Last of the Honky Tonks (Blackwater, 2011)
Michael and the Lonesome Playboys
Reviewed by Don Armstrong
There's nothing new here, and Ubaldini would presumably take that as a compliment. What "Last of the Honky Tonks" lacks in innovation it makes up for in uniformly solid arrangements, performance and writing - all 14 cuts' worth by Ubaldini. Deserving though the final baker's dozen may be, Ubaldini's joyous paean to his venue of choice and its distinctive namesake genre sucks up one's affection, thanks in rough order to drummer Mickey "Sticks" Wieland's crashing, driving beat; Gary Brandin's sassy Dobro; Ubaldini's soulful vocals; and the song's unapologetically straight-to-the-Buck Owens-heart vocabulary. Buck was never this happy, though.
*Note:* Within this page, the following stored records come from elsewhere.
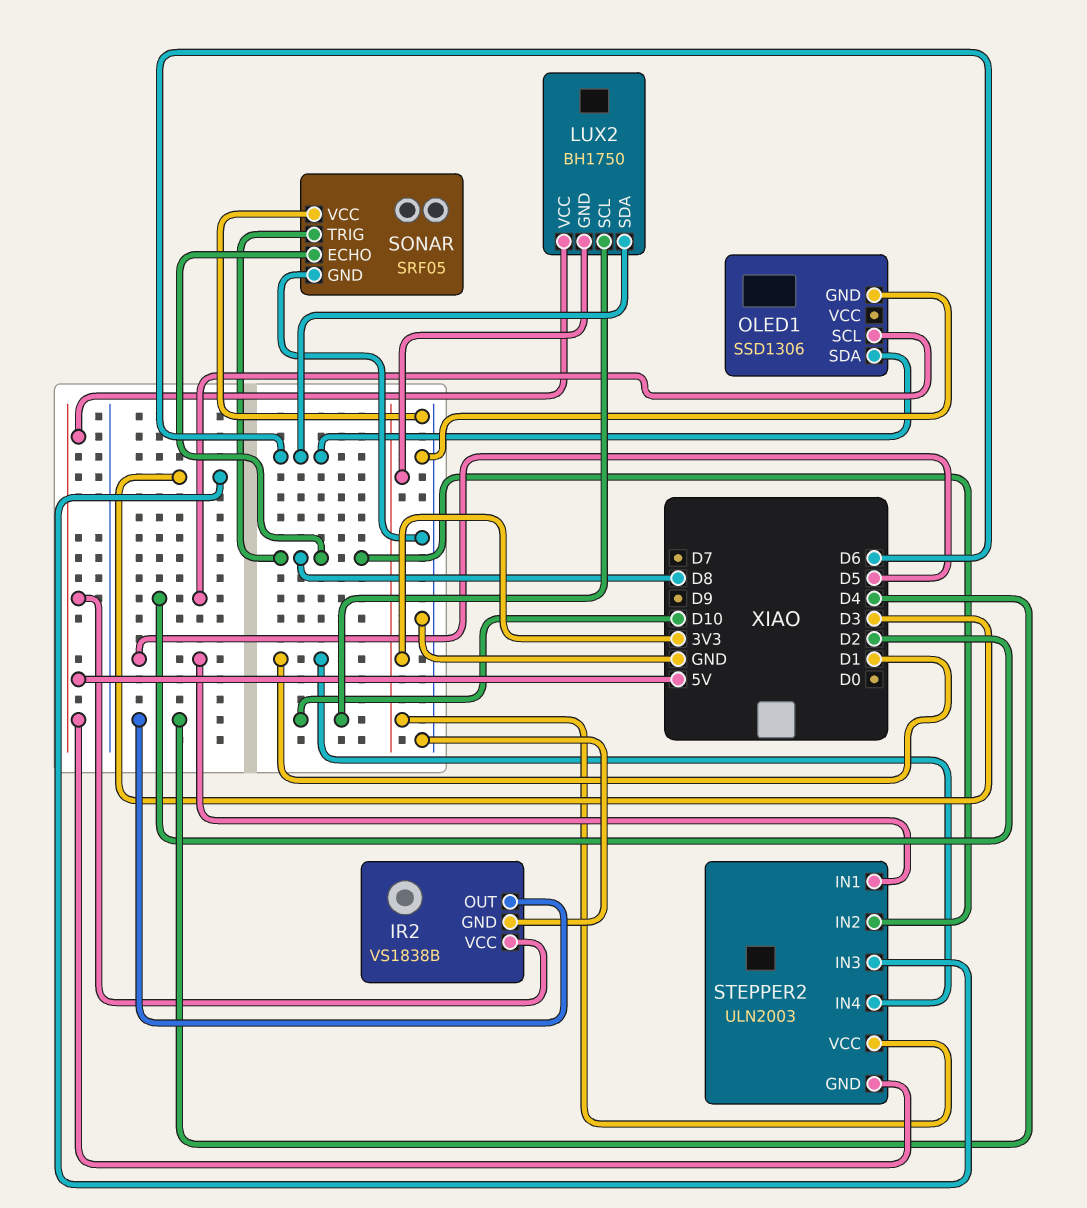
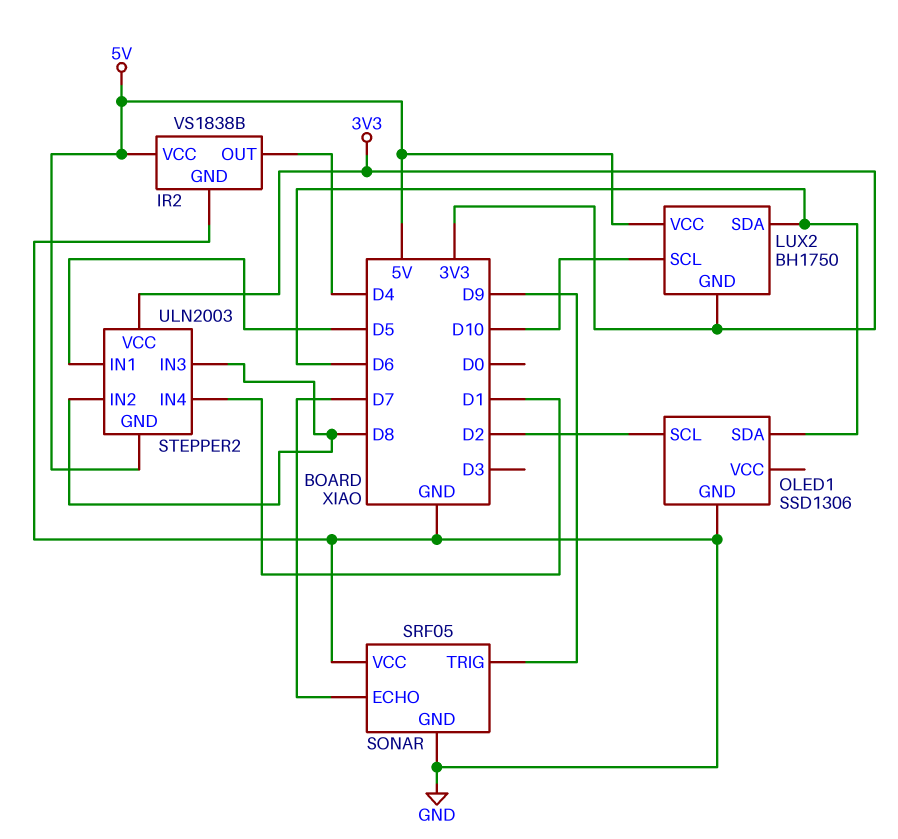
SONAR pin ECHO: D8 -> D7
SONAR pin TRIG: D8 -> D9
STEPPER2 pin IN3: D3 -> D8

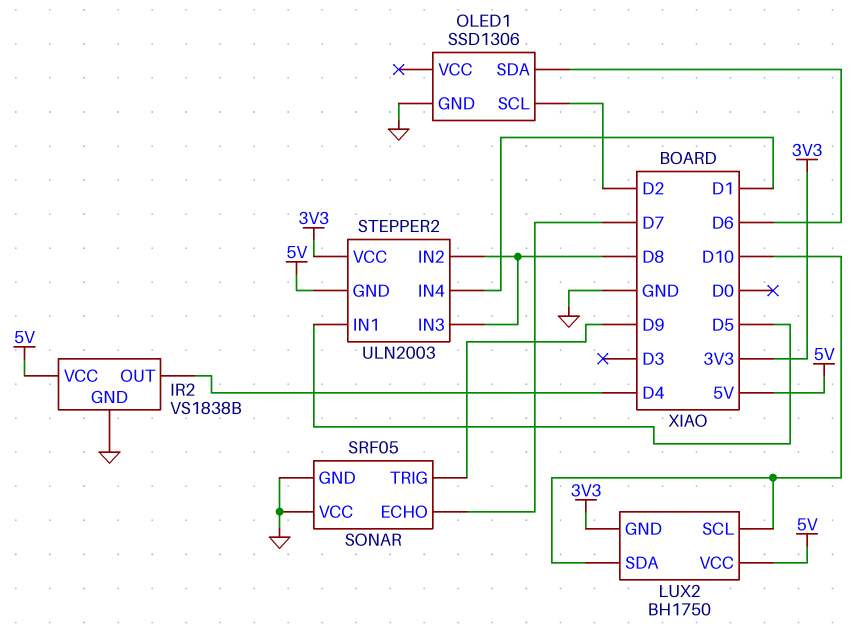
LUX2 pin SDA: D6 -> D10

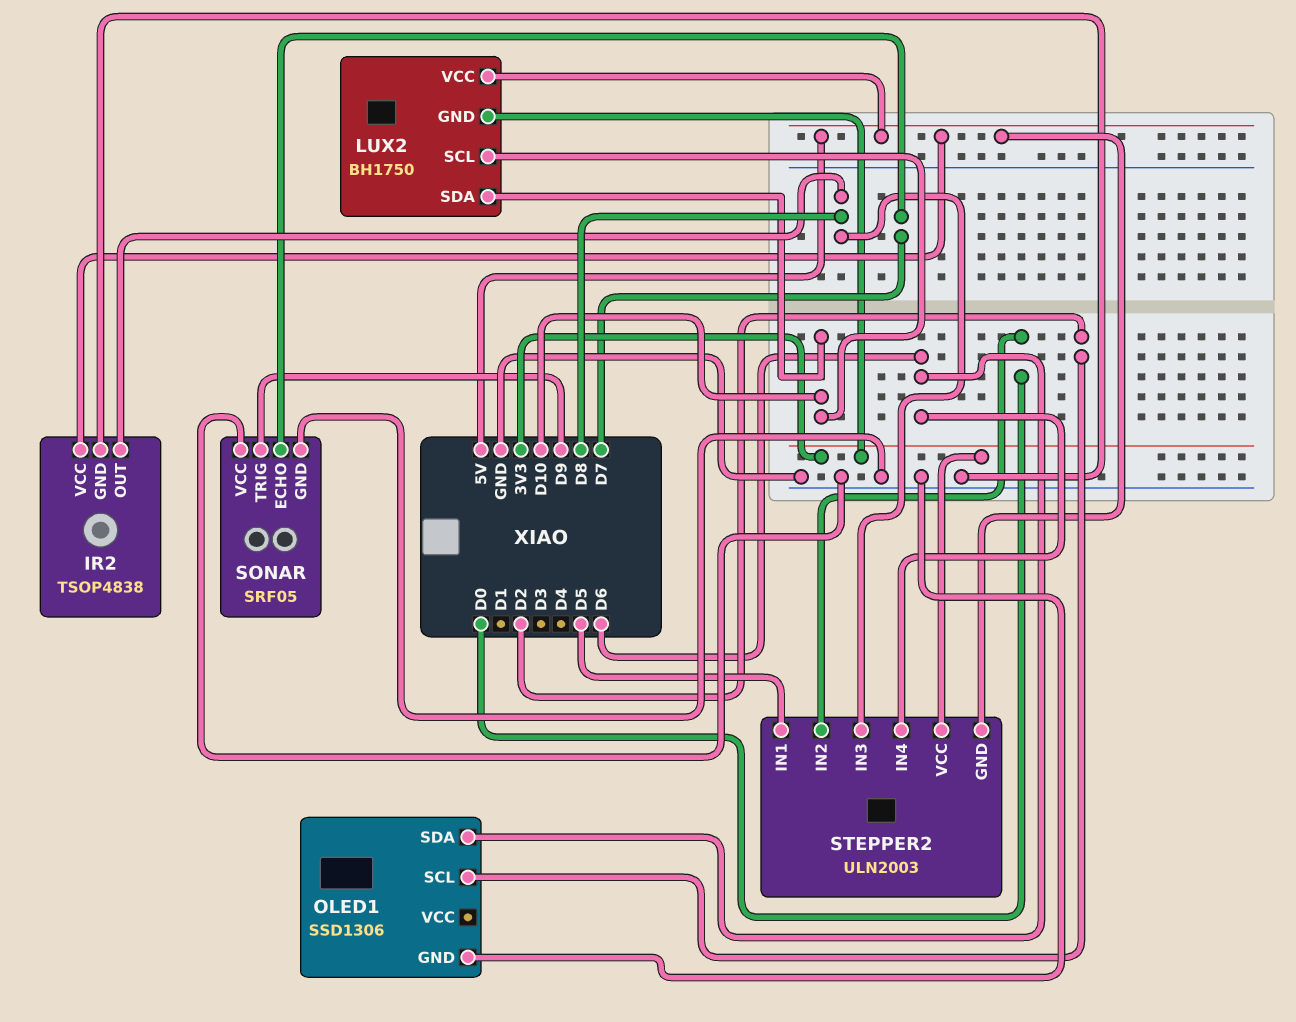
IR2: VS1838B -> TSOP4838
IR2 pin OUT: D4 -> D8
STEPPER2 pin IN2: D8 -> D0
STEPPER2 pin IN4: D1 -> D6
Owens allegedly boosted the treble on his guitar to shred speakers and create the legendary Bakersfield sound. Ubaldini, who hails from Fountain Valley, 130 miles down the California coast, updates Owens's methods by recording on analog tap, with the hiss left in in the opening of Selfish Heart, a bluesy, midtempo number in which Ubaldini is at his note-bending best. In Highway Ghost, he takes it all the way down, lamenting life's "elusive dreams," before summarizing his message in the not-so-succinctly-titled My Liver's Bad - My Life's a Mess (and I Blame You Sweetheart.
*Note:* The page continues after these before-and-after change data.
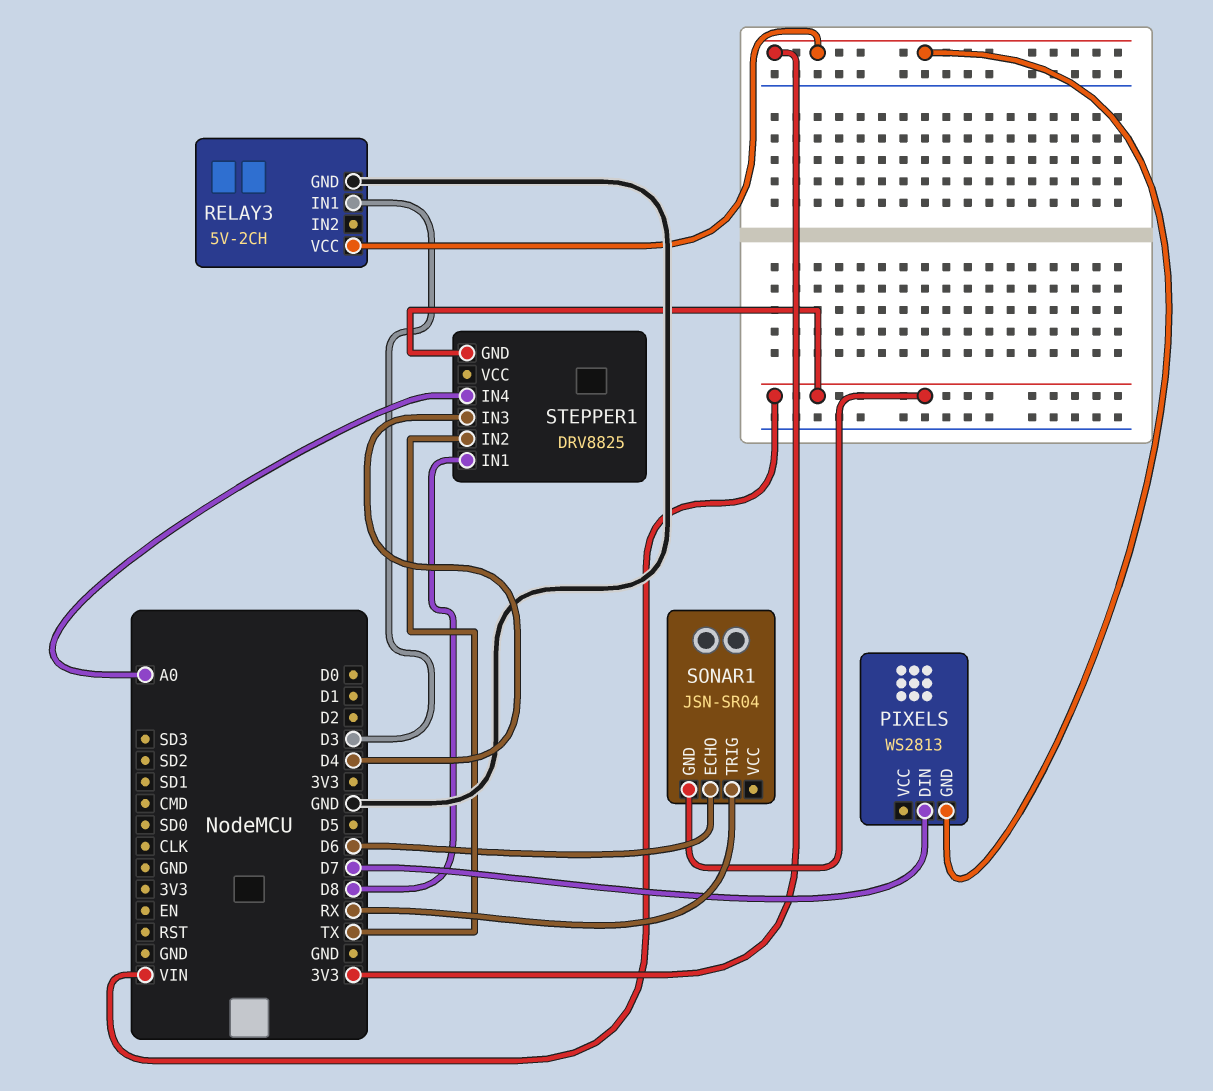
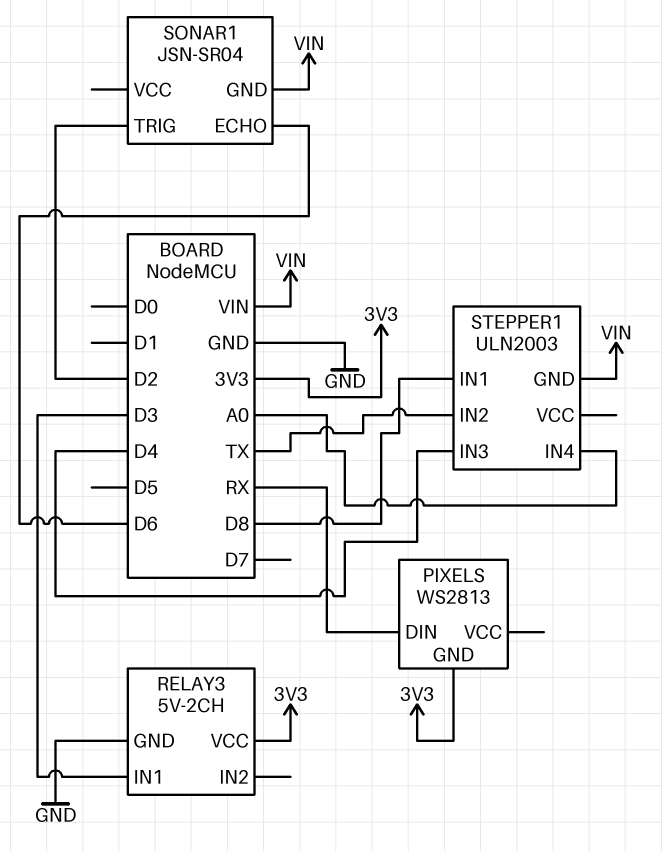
PIXELS pin DIN: D7 -> RX
SONAR1 pin TRIG: RX -> D2
STEPPER1: DRV8825 -> ULN2003

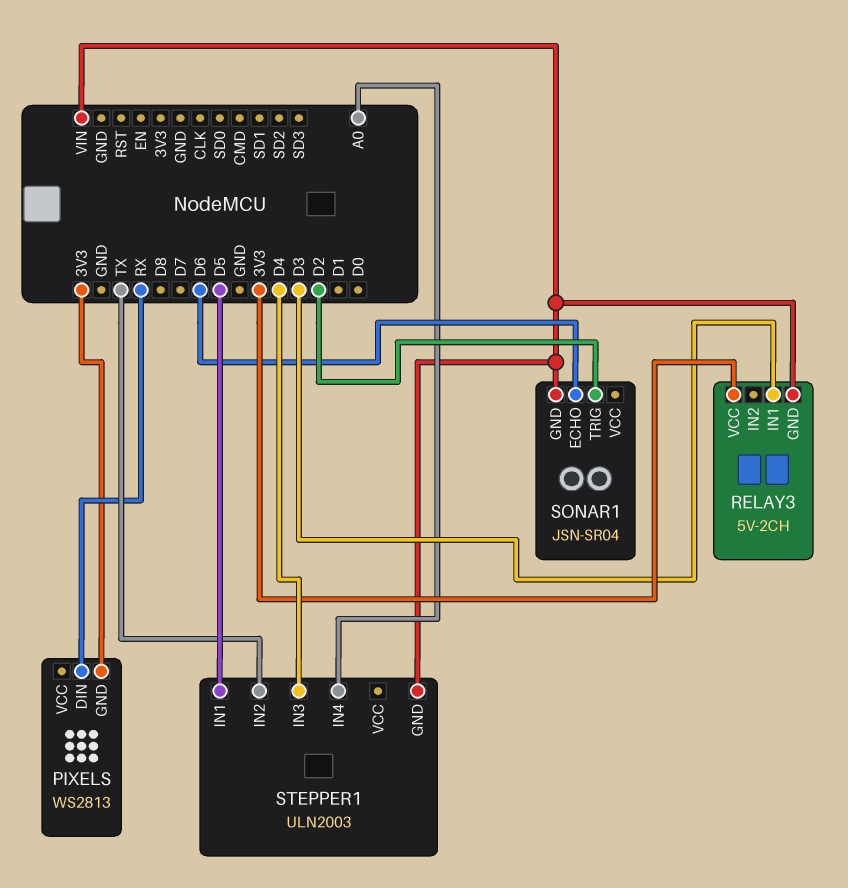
RELAY3 pin GND: GND -> VIN
STEPPER1 pin IN1: D8 -> D5

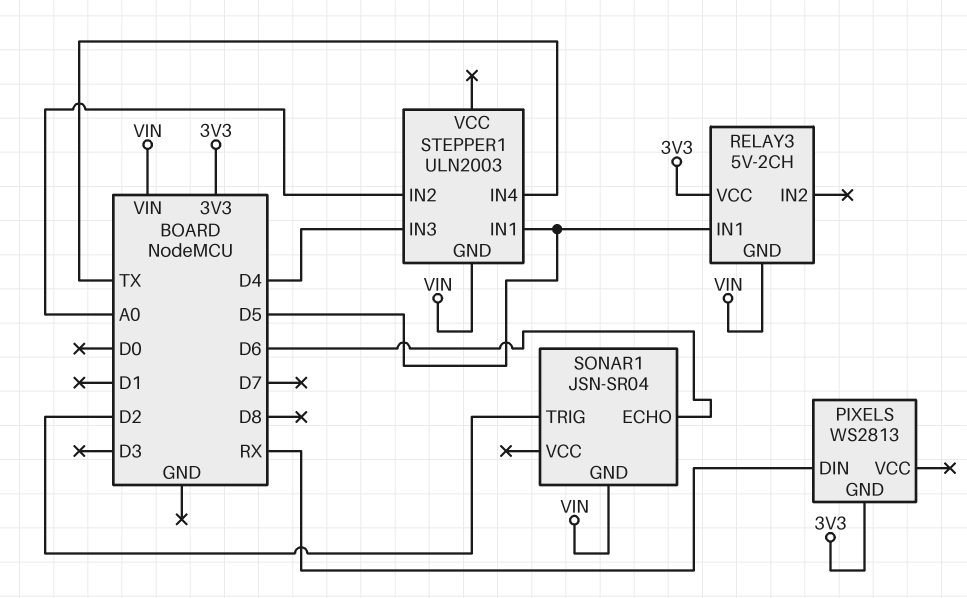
RELAY3 pin IN1: D3 -> D5
STEPPER1 pin IN2: TX -> A0
STEPPER1 pin IN4: A0 -> TX

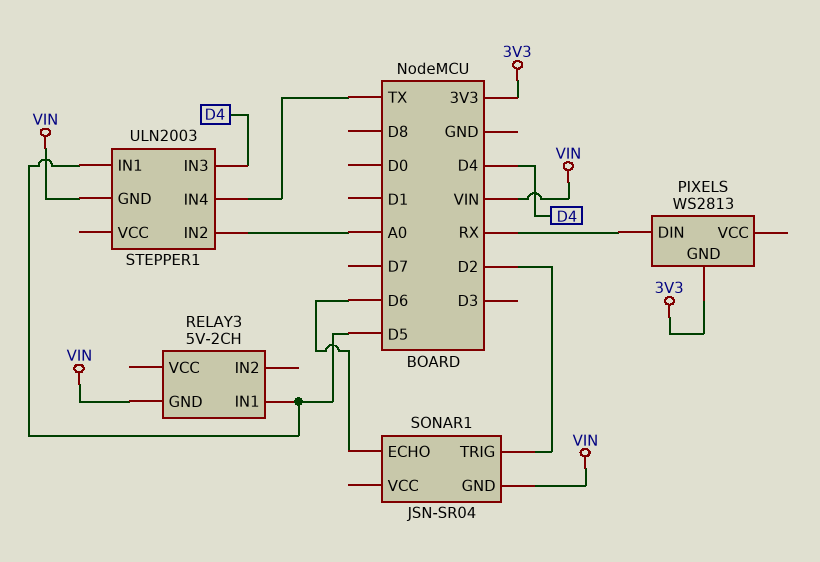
RELAY3 pin VCC: 3V3 -> none

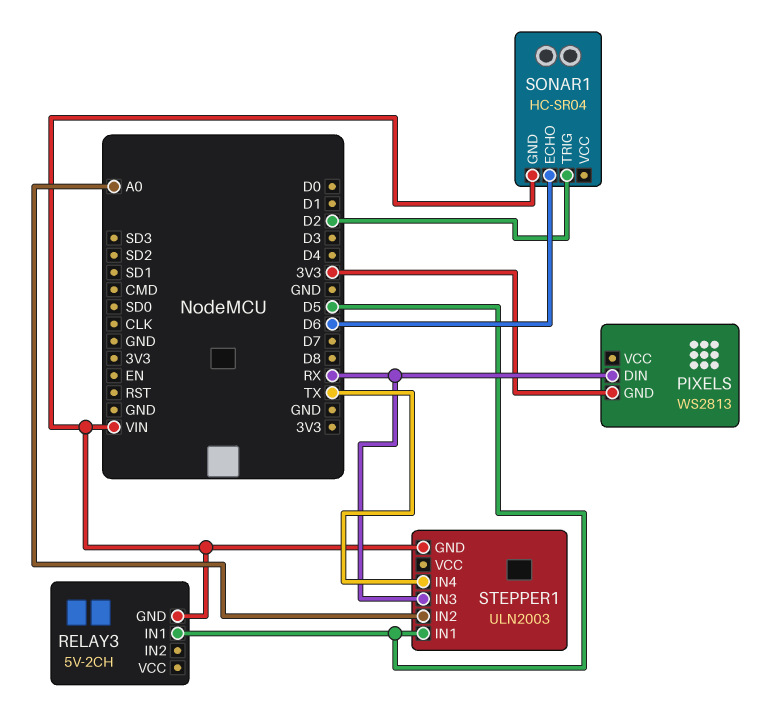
SONAR1: JSN-SR04 -> HC-SR04
STEPPER1 pin IN3: D4 -> RX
"Our love I clearly have misunderstood," his sad-sack protagonist sings to an unreliable lover from his perch atop a barstool. "When the rooster crows I hear your key unlock the door." No one has marched a straighter line down the country road since David Allan Coe's contrived final verse in You Never Even Called Me By My Name. Fresh? No. Fun? No question.